铁木看了眼地上包着药的黄纸,果真在上面看到了字,可惜他一个都不认识。

心里不禁感叹,这个周道长好聪明,刚才听说小道长发热,他立刻就觉得不好,村子里也不是没有孩子半夜发过热,家里人最多给孩子煮个桂荏水喝,要想看郎中,得等到天亮了,还得走上大半日才能到城里呢,听说以前村中就有人被热死了。

现在,刚发现小道长发热,道长就已经来厨房熬起了药,真让人安心啊。

这时候,那道长看向了他,说:“铁木兄弟,你回去睡吧,待会儿药熬好了,我会把炉子的火灭了,不会有事的。”

铁木有些迟疑:“道长,我可以帮忙。”

周一摇头:“除了熬药,也没什么要做的,我一个人就行,你回去睡吧。”

“那好吧。”

铁木离开了厨房,带着狗回到自己屋子,还没进去,旁边房门就打开了,是他娘,小声问:“铁木,怎么了?”

铁木把小道长发热的事情说了,他娘有些着急,说:“那你可有给道长煮桂荏水?”

铁木摇头,说:“道长准备了药的,用不上桂荏水。”

在他们村里,桂荏是很好的药,发热了喝桂荏水,肚子痛也喝桂荏水,虽然不是次次都能治好,但感觉是比什么都不喝要好一些。

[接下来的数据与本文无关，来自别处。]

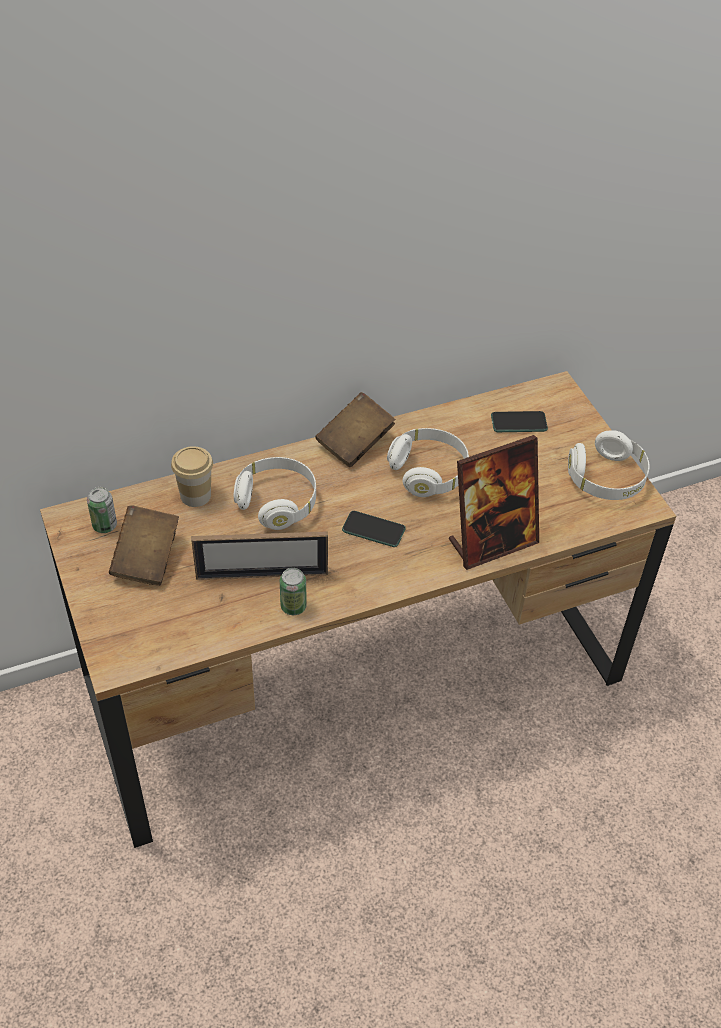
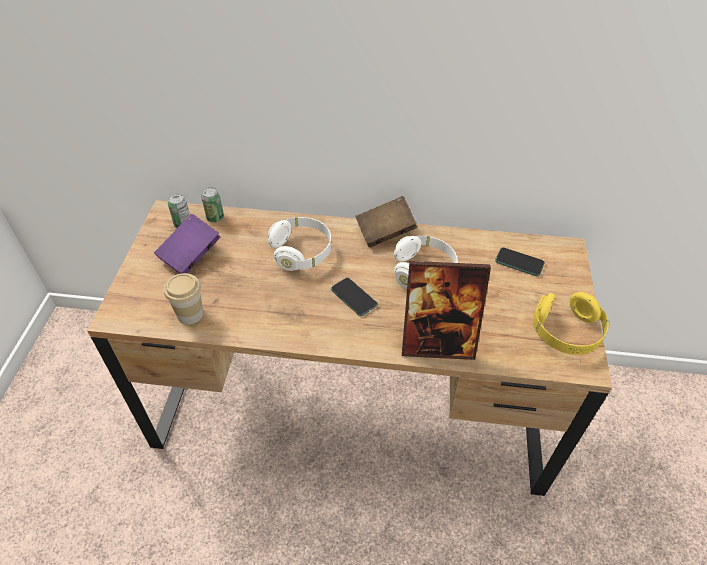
camera: 30 degrees right, 0 degrees up
(147, 558) = (190, 255): brown book -> purple book
(195, 495) = (252, 227): cup -> cup (190, 314)
(262, 575) = (253, 297): picture frame -> none
(293, 606) = (257, 328): can -> can (215, 218)
(606, 479) = (566, 332): white headphones -> yellow headphones

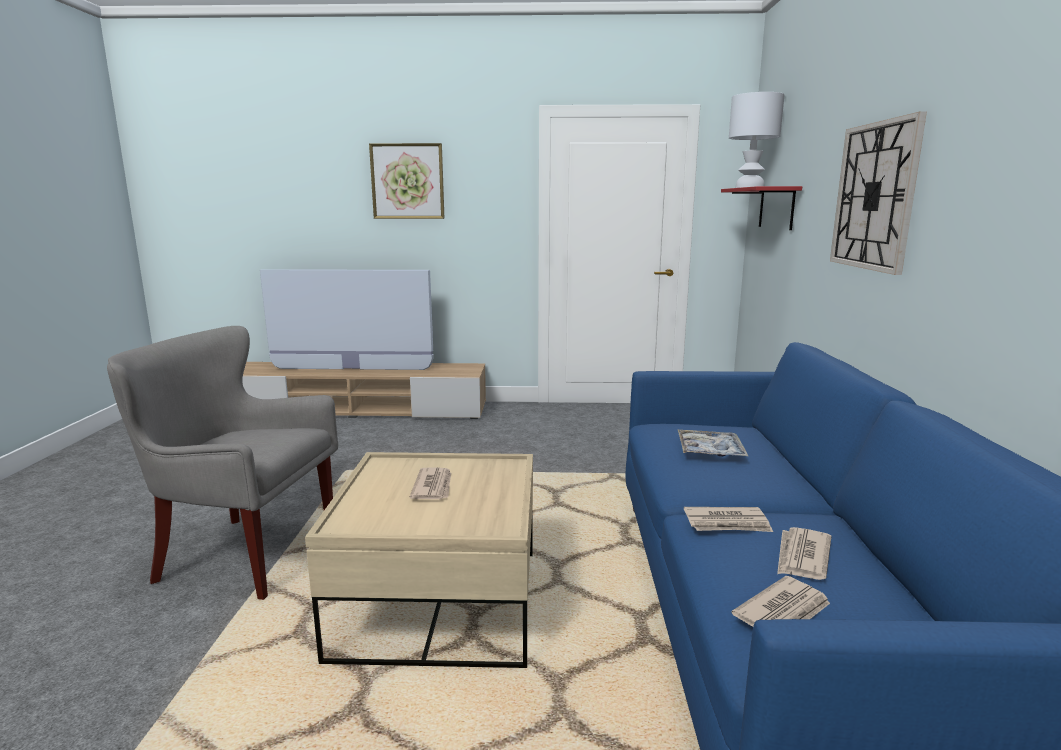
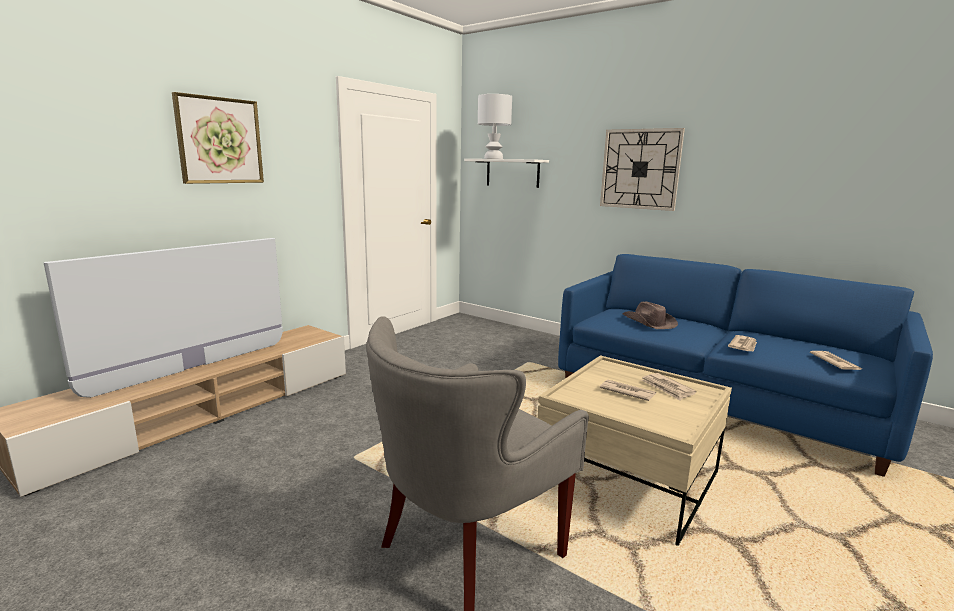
camera: 55 degrees left, 0 degrees up
(710, 451) = (648, 322): tray -> brown hat
(776, 208) = (512, 173): red shelf -> white shelf
(802, 557) = (784, 345): newspaper -> newspaper (667, 388)

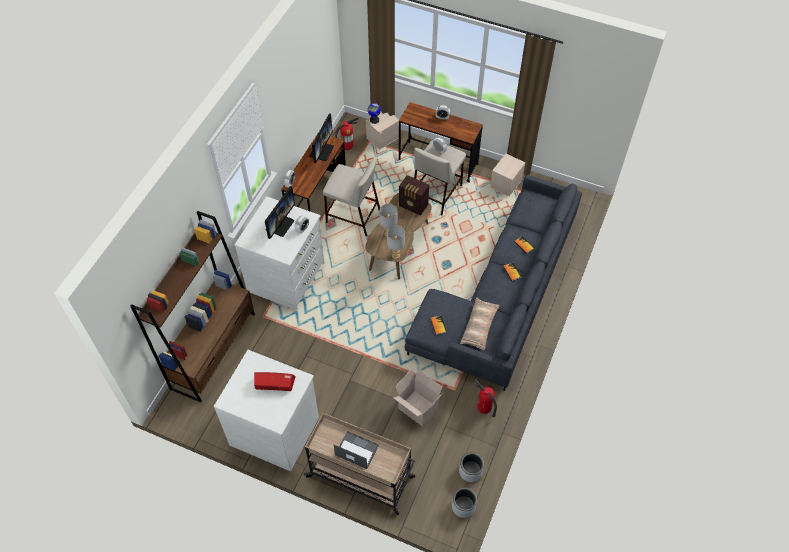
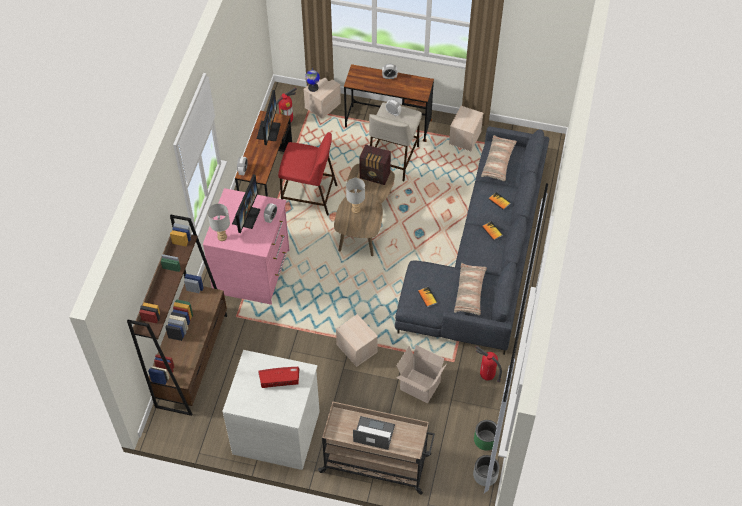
camera: 10 degrees left, 0 degrees up
(287, 277) = (253, 271): white dresser -> pink dresser
(352, 216) = (308, 196): beige stool -> red stool
(366, 363) = (356, 348): none -> beige storage box
(395, 255) = (368, 231): grey table lamp -> grey table lamp (222, 237)
(470, 471) = (485, 440): grey planter -> green planter
(530, 209) = (498, 162): none -> pillow

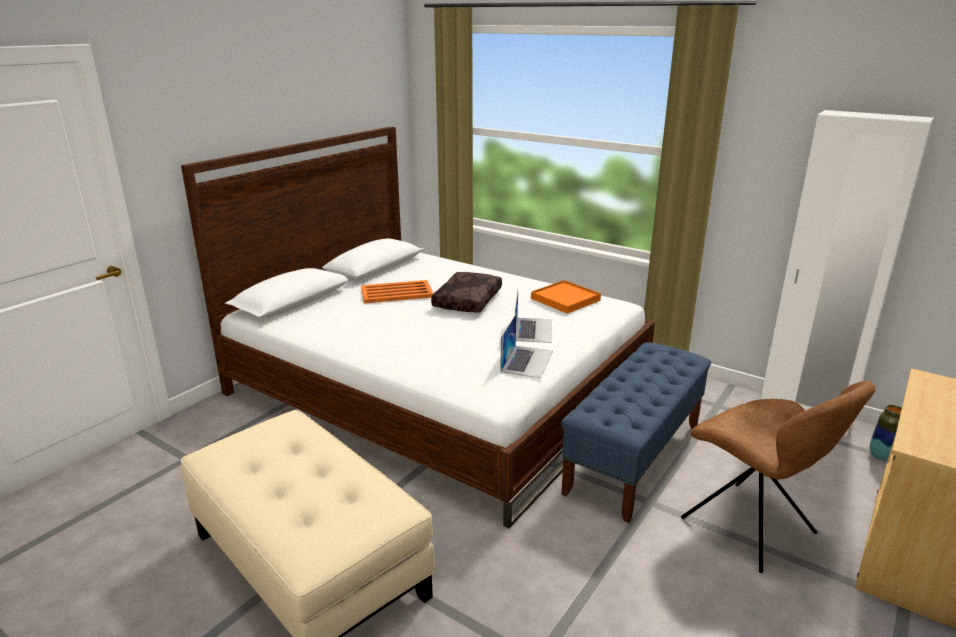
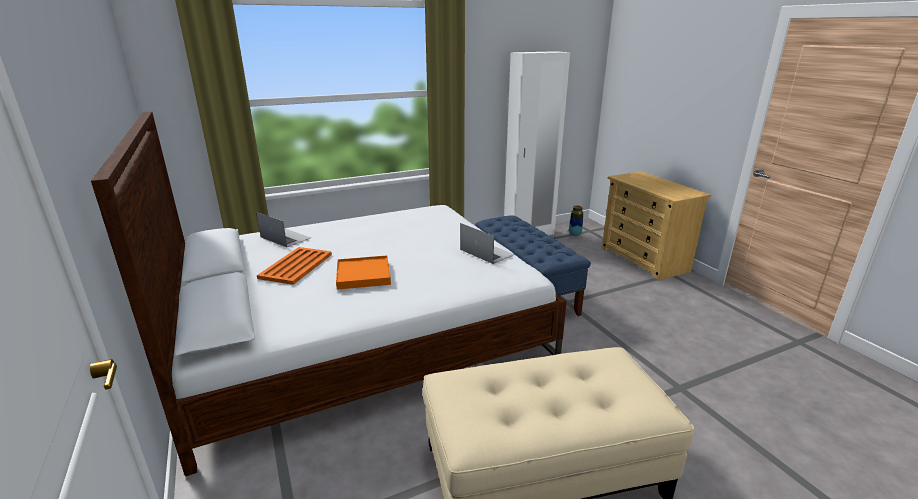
camera: 60 degrees left, 0 degrees up
(466, 300) = (359, 245): brown pillow -> none
(533, 329) = (441, 238): laptop -> laptop (285, 237)
(565, 299) = (410, 217): orange tray -> orange tray (363, 275)
(752, 528) = (606, 284): brown chair -> none

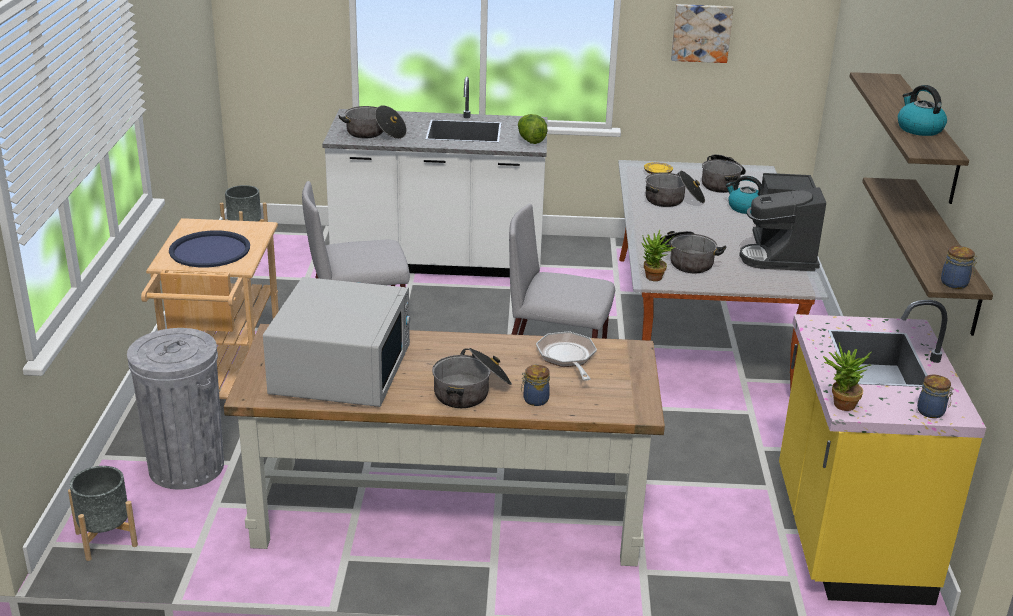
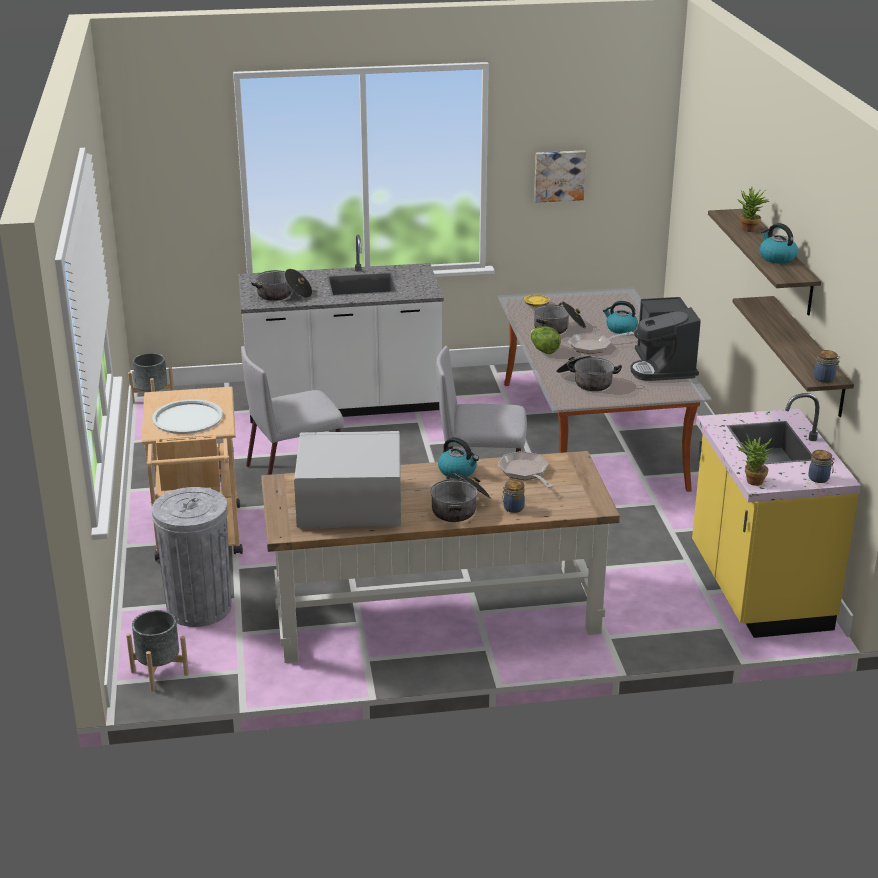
camera: 10 degrees left, 0 degrees up
(210, 250) = (188, 418): blue tray -> white tray
(342, 370) = (348, 504): white microwave -> white microwave turned 90 degrees counterclockwise
(488, 346) = (458, 471): none -> kettle
(530, 140) = (425, 287): lettuce -> lettuce (543, 350)
(653, 279) = (566, 400): potted plant -> potted plant (749, 230)
(705, 223) = (593, 346): none -> frying pan
(722, 183) = (595, 308): cooking pot -> none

听说有药,铁木娘也不再说什么,最后对铁木小声说:“别睡死了,警着点。”

铁木拍拍站在自己脚边的狗,说:“娘,你放心,多子在呢。”

二人回了屋子,这农家小院也就安静了下来。

厨房里,砂锅中的水沸腾后,周一将火弄小了些,大火转小火,她起身在柜子里拿了个碗,回到了睡觉的屋子。

屋子里点着灯,是方才铁木拿来的,灯光昏暗,黑色的大鸟站在床侧,听到声音,转过头来,小声问:“元旦怎么了?”

周一走到包袱处,将一个小罐子拿了出来,说:“她生病了。”

拿着小罐子走到床边,将木塞旋转拔出,一股浓郁的酒气从瓶口溢出。

元旦睡在床上,眉头皱得紧紧的,双臂都露在被子外,因为身体发着热,所以她自然也就觉得热。

周一倒了些酒在碗里,这酒的浓度当然比不上酒精,也比不上高度白酒,但在这个地方只能将就用了。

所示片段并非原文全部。